Adequate planning and competition are essential principles for an effective procurement system.

Wednesday, February 10, 2016

Florida no-bid health contract unhealthy for competition

Watchdogs denounce no-bid prison contract
The company hired to provide health care to most of the state’s prison inmates stands to make millions of dollars in administrative fees and profits under a no-bid contract that ultimately could be worth more than a billion dollars.

The Florida Department of Corrections last month contracted with Centurion of Florida to provide prison health care in the north and central regions of the state, following a decision last November by Corizon Healthcare, the previous provider in those areas, to bow out early from its contract. And while the department negotiated with several different vendors to fill the gap left by Corizon’s departure, it did not go through a formal competitive process before contracting with Centurion.

Centurion, though its parent company Centene, has a team of lobbyists that includes former House speakers Dean Cannon and Larry Cretul. Since 2014, Centene has given nearly $315,000 to Florida lawmakers and political committees. “It’s just a concern when you have a contract that big not competitively bid and then you see the amount of campaign contributions that the parent company has been making,” said Ben Wilcox, research director for Integrity Florida. “Did the campaign contributions buy influence? Did the 17 registered lobbyists help them win this contract?”

DOC officials said the agency didn’t have time to go through a competitive process and that it didn’t have to, under a statutory exemption involving the procurement of health care services.
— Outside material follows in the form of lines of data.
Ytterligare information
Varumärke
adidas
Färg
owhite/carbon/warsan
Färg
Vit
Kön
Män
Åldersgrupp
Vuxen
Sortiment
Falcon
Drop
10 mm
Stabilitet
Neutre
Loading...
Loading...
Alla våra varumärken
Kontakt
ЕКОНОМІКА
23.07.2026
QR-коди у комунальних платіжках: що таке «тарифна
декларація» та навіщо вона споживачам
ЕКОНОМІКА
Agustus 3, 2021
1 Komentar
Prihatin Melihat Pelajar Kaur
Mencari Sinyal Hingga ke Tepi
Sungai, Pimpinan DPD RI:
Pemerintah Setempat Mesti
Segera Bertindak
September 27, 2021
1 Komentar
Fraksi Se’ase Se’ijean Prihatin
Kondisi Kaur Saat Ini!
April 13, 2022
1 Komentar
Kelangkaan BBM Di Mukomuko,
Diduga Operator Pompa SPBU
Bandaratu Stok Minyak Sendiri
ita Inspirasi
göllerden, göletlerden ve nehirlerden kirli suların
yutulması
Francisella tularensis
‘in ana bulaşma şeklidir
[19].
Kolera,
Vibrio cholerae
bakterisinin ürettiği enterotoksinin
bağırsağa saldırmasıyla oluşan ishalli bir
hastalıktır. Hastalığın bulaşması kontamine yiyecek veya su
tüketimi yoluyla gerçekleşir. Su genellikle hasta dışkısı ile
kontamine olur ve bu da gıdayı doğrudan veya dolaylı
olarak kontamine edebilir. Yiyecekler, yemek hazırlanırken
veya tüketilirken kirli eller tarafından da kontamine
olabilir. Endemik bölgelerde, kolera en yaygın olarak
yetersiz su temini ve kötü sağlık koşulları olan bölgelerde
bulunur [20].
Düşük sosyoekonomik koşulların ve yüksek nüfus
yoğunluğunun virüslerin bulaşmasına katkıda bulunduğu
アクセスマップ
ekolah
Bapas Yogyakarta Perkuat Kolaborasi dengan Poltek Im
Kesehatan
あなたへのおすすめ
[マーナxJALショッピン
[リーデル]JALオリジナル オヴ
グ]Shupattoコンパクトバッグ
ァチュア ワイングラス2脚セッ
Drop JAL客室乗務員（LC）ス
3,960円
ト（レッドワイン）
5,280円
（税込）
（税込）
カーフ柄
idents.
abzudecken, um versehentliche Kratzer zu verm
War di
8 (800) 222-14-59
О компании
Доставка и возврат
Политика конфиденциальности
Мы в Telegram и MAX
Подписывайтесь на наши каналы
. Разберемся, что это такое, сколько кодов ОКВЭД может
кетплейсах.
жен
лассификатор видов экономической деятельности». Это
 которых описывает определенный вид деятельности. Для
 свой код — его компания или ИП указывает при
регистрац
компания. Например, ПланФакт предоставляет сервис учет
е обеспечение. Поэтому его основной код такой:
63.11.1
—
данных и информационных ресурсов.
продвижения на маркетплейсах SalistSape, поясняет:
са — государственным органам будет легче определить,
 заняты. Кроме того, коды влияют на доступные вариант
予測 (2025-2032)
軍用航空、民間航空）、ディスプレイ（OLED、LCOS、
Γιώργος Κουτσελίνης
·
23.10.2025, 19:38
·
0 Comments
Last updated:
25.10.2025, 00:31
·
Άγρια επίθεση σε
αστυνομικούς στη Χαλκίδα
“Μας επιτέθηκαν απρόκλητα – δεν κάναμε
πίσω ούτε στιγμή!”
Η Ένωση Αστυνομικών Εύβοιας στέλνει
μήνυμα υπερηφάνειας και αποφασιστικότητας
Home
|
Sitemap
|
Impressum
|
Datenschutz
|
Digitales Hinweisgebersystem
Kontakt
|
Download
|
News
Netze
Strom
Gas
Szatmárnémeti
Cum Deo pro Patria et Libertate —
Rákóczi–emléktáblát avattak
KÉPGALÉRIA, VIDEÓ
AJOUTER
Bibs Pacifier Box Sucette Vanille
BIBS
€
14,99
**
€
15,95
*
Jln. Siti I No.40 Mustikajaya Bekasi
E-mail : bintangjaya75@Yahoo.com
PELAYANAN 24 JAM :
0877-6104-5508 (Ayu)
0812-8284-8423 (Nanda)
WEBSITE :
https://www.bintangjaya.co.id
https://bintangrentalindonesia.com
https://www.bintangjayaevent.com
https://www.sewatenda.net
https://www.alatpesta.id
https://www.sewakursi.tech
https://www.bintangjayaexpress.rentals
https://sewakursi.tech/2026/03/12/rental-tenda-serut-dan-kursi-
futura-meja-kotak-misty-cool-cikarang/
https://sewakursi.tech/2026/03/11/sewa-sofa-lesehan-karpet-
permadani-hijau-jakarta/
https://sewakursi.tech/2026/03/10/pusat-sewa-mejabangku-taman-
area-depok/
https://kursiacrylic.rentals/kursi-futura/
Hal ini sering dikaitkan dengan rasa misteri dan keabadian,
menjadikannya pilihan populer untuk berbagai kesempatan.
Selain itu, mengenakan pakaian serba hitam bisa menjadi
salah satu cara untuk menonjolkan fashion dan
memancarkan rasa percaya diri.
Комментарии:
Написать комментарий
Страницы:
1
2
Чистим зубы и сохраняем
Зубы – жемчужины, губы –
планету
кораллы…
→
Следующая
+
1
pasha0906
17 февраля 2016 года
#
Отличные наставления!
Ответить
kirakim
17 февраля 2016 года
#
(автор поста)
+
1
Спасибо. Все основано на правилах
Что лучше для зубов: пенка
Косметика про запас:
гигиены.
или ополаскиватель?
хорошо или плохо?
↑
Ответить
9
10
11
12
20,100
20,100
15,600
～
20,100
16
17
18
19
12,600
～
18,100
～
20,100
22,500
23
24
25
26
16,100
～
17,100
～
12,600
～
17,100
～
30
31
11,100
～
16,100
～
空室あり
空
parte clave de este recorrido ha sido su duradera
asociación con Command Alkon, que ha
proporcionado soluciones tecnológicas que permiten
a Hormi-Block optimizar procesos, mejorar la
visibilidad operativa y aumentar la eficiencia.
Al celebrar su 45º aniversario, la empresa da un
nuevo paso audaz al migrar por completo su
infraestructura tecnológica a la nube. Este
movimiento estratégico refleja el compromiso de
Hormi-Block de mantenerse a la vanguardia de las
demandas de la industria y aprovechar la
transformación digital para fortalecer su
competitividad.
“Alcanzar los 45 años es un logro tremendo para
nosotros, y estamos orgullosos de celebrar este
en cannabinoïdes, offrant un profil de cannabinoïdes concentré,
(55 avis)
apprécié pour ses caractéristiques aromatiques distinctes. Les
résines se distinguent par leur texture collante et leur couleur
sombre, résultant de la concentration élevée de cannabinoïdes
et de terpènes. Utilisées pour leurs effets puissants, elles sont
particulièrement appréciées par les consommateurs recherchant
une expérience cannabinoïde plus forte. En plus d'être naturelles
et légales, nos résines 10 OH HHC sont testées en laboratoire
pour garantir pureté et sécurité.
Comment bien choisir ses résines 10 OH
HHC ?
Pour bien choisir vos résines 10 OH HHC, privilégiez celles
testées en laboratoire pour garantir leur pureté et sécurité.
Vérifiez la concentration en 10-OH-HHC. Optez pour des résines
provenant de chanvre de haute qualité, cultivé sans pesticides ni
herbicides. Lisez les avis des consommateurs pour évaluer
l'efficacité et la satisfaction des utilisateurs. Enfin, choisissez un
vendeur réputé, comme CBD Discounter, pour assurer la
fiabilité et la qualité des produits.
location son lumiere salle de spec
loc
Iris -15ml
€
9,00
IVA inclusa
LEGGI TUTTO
Under its contract with DOC, Centurion will be reimbursed for its actual costs, including salaries and benefits of doctors, nurses and other staff, off-site care and insurance premiums. — to cover human resources, payroll, information technology and, the contract specifically states, profit.

Dominic Calabro, president and CEO of the fiscal watchdog Florida TaxWatch, said the public can’t be assured it got the best deal on prison health care without a competitive process.

“The best way to make sure you get value is through a procurement that is competitive, accountable and transparent,” he said. “And you want to have a system that rewards healthy outcomes and controls costs. The incentive of paying them $268 million (including) 13 percent of their costs encourages them to have higher, not lower, costs.”
There is a great deal more to this, as reported in the story at the link above, which you ought to read in the original at the link above.

Failure to provide effective competition is a glaring hole in the integrity of the procurement process here. But there is another issue mentioned, as quoted above:
"Centurion will be reimbursed for its actual costs.... On top of that, the company will get an additional payment — 13.5 percent of its actual costs...."
Alarm bells would normally ring off the walls with such a deal. Cost plus a percentage of cost contracts are generally considered to be illegal, plain and simple.

The ABA Model Procurement Code § 3-501 says
Subject to the limitations of this Section, any type of contract which will promote the best interests of the [State] may be used; provided that the use of a cost-plus-apercentage-of-cost contract is prohibited.
Guam's procurement law, based on the Model Code, follows suit.

At the national level, the Federal Acquisition Regulations, § 16.102(c), says:
The cost-plus-a-percentage-of-cost system of contracting shall not be used (see 10 U.S.C. 2306(a) and 41 U.S.C. 3905(a)). Prime contracts (including letter contracts) other than firm-fixed-price contracts shall, by an appropriate clause, prohibit cost-plus-a-percentage-of-cost subcontracts (see clauses prescribed in Subpart 44.2 for cost-reimbursement contracts and Subparts 16.2 and 16.4 for fixed-price contracts).